Is 'everything' a refrence or isn't it?

Fredrik Lundh fredrik at pythonware.com
Sun Jan 15 06:14:16 EST 2006


Steven D'Aprano wrote:

> I'm sick of arguing about object, let's use a different example:
>
> >>> id(None)
> 135289128
> >>> type(None)
> <type 'NoneType'>
>
> What's the value of None? Would you say "it has no value" or "it's value
> is None" or something else?

it has no value (or if you prefer, the set of values is empty).

(unless you're talking about None-the-not-quite-but-almost-keyword, which
always evaluates to the same None object, unless you hack the __builtin__
namespace).

the None object has an identity and a type.

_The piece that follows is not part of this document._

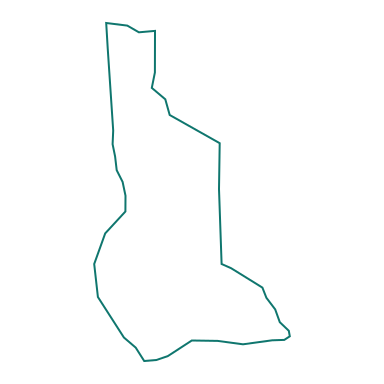 SVG path tracing the border of Abim
{"feature_id": "UGA-3126", "entity_name": "Abim", "entity_type": "County", "adm_level": 1, "iso_a3": "UGA", "parent_name": "Uganda", "parent_adm1": "", "projection": "natural_earth1", "projection_center": [33.73, 2.826], "detail": "fine", "context": "isolated", "style": "outline", "palette": "teal", "viewbox_px": 384, "rotation_deg": 0, "n_neighbors": 0, "source": "natural_earth", "source_scale": "10m", "svg_char_len": 596}
<svg xmlns="http://www.w3.org/2000/svg" viewBox="0 0 384 384"><path d="M107.7,48.1L106.2,23.0L127.3,25.6L138.9,32.3L155.0,30.9L154.9,72.5L151.8,87.9L165.3,99.3L169.7,115.0L219.7,143.2L219.0,189.1L221.6,264.0L231.1,268.2L262.4,287.6L266.4,297.8L275.2,309.4L279.8,322.2L288.8,330.8L289.8,336.3L284.3,339.9L272.2,340.3L243.0,344.3L217.6,340.9L191.8,340.5L167.8,356.1L156.4,360.0L144.2,361.0L135.7,347.6L123.9,337.5L97.9,297.0L94.2,264.0L105.2,233.4L125.4,211.5L125.5,195.7L122.6,181.9L116.7,170.2L115.1,156.5L112.6,144.2L113.2,130.6L107.7,48.1Z" fill="none" stroke="#0f766e" stroke-width="2"/></svg>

> None is a singleton, so it is meaningless to ask about two instances of
> NoneType. How about this?
>
> >>> class Empty:
> ...     pass
> ...
> >>> id(Empty())
> -151107636
> >>> type(Empty())
> <type 'instance'>
>
> Do two instances of Empty have the same value, or is the question
> meaningless?

Things are a bit mixed up wrt. old-style classes (because they're implemented
in terms of true objects), but if you make that

    >>> class Empty(object):
    ...     __slots__ = []
    ...

it should be clear that instances of this class have no value (or if you prefer,
the set of values is empty for all instances), and cannot have one either.

all Empty objects have an identity and a type, though.